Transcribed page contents
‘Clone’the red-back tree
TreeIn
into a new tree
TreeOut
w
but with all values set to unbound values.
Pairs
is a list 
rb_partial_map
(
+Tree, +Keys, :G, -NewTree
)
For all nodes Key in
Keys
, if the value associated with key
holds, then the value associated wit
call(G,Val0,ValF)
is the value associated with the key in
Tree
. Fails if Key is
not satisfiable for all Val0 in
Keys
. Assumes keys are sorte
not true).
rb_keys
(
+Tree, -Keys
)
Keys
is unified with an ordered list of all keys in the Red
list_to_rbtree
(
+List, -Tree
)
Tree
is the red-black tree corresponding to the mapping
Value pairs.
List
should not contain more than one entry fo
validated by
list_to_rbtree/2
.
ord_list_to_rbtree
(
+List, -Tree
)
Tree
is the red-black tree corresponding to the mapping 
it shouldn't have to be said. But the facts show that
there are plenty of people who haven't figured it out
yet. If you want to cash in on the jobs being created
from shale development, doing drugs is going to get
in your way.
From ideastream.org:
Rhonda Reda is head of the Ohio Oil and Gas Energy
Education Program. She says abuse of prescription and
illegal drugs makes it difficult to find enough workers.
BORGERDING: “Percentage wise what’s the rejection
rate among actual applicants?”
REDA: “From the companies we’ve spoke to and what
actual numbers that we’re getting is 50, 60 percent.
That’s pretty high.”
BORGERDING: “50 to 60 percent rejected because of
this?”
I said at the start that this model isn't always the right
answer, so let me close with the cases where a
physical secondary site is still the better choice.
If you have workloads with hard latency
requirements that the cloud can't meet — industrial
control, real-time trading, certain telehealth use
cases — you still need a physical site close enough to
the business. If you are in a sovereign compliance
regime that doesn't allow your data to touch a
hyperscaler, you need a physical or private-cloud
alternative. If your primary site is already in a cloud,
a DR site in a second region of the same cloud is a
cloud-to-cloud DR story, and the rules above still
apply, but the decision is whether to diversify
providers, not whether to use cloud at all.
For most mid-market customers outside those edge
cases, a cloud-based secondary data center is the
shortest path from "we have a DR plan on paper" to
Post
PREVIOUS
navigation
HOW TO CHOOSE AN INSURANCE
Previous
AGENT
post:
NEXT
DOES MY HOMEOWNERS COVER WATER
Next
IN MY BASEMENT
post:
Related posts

* [WORK INSTRUCTION]
Restate every record verbatim.

* [REPLY]
‘Clone’the red-back tree
TreeIn
into a new tree
TreeOut
w
but with all values set to unbound values.
Pairs
is a list 
rb_partial_map
(
+Tree, +Keys, :G, -NewTree
)
For all nodes Key in
Keys
, if the value associated with key
holds, then the value associated wit
call(G,Val0,ValF)
is the value associated with the key in
Tree
. Fails if Key is
not satisfiable for all Val0 in
Keys
. Assumes keys are sorte
not true).
rb_keys
(
+Tree, -Keys
)
Keys
is unified with an ordered list of all keys in the Red
list_to_rbtree
(
+List, -Tree
)
Tree
is the red-black tree corresponding to the mapping
Value pairs.
List
should not contain more than one entry fo
validated by
list_to_rbtree/2
.
ord_list_to_rbtree
(
+List, -Tree
)
Tree
is the red-black tree corresponding to the mapping 
it shouldn't have to be said. But the facts show that
there are plenty of people who haven't figured it out
yet. If you want to cash in on the jobs being created
from shale development, doing drugs is going to get
in your way.
From ideastream.org:
Rhonda Reda is head of the Ohio Oil and Gas Energy
Education Program. She says abuse of prescription and
illegal drugs makes it difficult to find enough workers.
BORGERDING: “Percentage wise what’s the rejection
rate among actual applicants?”
REDA: “From the companies we’ve spoke to and what
actual numbers that we’re getting is 50, 60 percent.
That’s pretty high.”
BORGERDING: “50 to 60 percent rejected because of
this?”
I said at the start that this model isn't always the right
answer, so let me close with the cases where a
physical secondary site is still the better choice.
If you have workloads with hard latency
requirements that the cloud can't meet — industrial
control, real-time trading, certain telehealth use
cases — you still need a physical site close enough to
the business. If you are in a sovereign compliance
regime that doesn't allow your data to touch a
hyperscaler, you need a physical or private-cloud
alternative. If your primary site is already in a cloud,
a DR site in a second region of the same cloud is a
cloud-to-cloud DR story, and the rules above still
apply, but the decision is whether to diversify
providers, not whether to use cloud at all.
For most mid-market customers outside those edge
cases, a cloud-based secondary data center is the
shortest path from "we have a DR plan on paper" to
Post
PREVIOUS
navigation
HOW TO CHOOSE AN INSURANCE
Previous
AGENT
post:
NEXT
DOES MY HOMEOWNERS COVER WATER
Next
IN MY BASEMENT
post:
Related posts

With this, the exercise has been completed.